Task objective ->
Copy, word for word, the lines of the entries below between the one with "Status | Action |" and the one with "address | remove from further mailings |", inclusive, and leave out everything else.

Data supplied ->

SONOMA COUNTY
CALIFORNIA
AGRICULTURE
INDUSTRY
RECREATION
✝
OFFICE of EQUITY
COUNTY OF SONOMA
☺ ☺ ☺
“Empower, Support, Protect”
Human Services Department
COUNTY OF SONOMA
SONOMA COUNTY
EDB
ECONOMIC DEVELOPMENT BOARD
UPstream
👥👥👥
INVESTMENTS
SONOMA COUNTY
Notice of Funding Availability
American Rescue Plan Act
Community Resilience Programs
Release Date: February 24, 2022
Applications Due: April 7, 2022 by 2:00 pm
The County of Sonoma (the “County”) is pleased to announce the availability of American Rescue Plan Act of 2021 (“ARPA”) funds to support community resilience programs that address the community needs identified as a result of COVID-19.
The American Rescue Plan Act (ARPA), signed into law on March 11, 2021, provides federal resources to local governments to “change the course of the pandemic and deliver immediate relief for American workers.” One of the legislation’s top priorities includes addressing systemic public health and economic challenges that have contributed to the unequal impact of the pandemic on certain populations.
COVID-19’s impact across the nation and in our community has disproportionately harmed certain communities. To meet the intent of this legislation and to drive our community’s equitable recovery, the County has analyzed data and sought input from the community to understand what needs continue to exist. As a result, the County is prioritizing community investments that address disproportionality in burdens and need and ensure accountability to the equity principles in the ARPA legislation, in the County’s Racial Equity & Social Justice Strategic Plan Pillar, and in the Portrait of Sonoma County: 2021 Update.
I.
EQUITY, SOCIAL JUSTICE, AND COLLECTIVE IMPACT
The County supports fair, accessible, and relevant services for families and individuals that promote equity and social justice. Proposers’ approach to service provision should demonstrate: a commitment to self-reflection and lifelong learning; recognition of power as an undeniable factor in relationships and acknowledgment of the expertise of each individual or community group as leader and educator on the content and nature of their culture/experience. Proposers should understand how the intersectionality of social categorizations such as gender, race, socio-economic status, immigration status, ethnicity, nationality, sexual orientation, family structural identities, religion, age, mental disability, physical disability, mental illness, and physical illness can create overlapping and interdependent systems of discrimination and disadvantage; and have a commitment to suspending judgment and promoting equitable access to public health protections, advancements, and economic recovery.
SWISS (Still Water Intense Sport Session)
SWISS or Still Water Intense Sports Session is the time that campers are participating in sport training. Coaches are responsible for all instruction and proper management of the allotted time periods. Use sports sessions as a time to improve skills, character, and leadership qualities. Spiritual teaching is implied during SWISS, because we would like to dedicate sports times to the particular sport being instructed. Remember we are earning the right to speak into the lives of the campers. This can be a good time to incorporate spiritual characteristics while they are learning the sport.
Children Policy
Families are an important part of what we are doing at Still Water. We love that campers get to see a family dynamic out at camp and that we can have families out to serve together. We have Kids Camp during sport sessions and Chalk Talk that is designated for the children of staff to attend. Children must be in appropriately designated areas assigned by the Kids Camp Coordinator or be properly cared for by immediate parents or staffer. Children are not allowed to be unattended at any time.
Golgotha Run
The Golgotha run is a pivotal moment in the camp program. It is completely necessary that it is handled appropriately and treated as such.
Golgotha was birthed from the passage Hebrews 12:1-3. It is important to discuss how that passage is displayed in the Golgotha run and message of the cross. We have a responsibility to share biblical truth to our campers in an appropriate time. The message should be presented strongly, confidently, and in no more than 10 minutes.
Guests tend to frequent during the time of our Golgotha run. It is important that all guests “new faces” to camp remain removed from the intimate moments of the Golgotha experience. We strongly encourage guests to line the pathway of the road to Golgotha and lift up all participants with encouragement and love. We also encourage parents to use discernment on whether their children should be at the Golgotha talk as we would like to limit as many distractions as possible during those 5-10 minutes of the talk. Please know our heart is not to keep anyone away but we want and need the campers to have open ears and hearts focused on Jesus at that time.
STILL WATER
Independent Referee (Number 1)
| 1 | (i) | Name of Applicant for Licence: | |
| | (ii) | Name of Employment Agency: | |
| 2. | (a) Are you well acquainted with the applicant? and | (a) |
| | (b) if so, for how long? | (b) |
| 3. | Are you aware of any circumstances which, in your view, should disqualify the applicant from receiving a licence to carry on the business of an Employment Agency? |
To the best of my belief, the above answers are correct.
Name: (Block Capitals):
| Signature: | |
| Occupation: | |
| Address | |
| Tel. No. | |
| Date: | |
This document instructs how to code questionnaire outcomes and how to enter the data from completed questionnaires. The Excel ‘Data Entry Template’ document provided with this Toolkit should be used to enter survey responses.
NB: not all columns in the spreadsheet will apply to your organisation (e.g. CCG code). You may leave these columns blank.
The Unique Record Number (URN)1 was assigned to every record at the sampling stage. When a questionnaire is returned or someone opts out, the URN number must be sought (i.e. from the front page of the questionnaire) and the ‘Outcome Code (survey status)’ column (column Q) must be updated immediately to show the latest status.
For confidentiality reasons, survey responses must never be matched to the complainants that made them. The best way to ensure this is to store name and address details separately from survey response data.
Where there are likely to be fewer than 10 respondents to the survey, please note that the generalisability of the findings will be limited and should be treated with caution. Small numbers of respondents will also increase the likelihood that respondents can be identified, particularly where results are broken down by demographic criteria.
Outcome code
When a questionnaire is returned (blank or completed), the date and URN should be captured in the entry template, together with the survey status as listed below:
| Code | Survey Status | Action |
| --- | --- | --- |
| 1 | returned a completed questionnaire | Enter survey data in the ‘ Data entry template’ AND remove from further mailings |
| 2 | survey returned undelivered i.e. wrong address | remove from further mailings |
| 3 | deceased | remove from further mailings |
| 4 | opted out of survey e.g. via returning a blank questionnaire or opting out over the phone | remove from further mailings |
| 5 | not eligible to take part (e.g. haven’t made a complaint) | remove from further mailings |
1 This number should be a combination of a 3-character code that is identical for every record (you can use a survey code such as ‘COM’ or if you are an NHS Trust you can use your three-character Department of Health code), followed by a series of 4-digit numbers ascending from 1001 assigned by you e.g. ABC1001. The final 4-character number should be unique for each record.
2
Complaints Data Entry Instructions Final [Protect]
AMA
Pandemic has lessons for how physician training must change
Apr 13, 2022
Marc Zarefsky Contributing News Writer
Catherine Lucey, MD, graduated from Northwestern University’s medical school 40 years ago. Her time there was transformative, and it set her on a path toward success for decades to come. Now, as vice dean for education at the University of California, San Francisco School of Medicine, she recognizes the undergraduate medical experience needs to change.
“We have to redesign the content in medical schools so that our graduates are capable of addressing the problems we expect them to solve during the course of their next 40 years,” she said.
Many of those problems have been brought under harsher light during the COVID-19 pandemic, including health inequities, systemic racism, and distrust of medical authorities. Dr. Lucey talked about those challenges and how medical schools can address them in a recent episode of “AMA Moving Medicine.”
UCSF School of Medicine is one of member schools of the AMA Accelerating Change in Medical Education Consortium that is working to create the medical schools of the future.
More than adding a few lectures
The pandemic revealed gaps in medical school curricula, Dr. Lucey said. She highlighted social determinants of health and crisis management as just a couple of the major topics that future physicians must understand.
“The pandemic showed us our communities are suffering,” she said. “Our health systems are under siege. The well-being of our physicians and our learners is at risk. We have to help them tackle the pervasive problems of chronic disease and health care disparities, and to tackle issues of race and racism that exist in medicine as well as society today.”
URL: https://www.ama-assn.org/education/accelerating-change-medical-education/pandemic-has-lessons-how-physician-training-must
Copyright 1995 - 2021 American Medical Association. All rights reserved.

Reply ->
| Code | Survey Status | Action |
| --- | --- | --- |
| 1 | returned a completed questionnaire | Enter survey data in the ‘ Data entry template’ AND remove from further mailings |
| 2 | survey returned undelivered i.e. wrong address | remove from further mailings |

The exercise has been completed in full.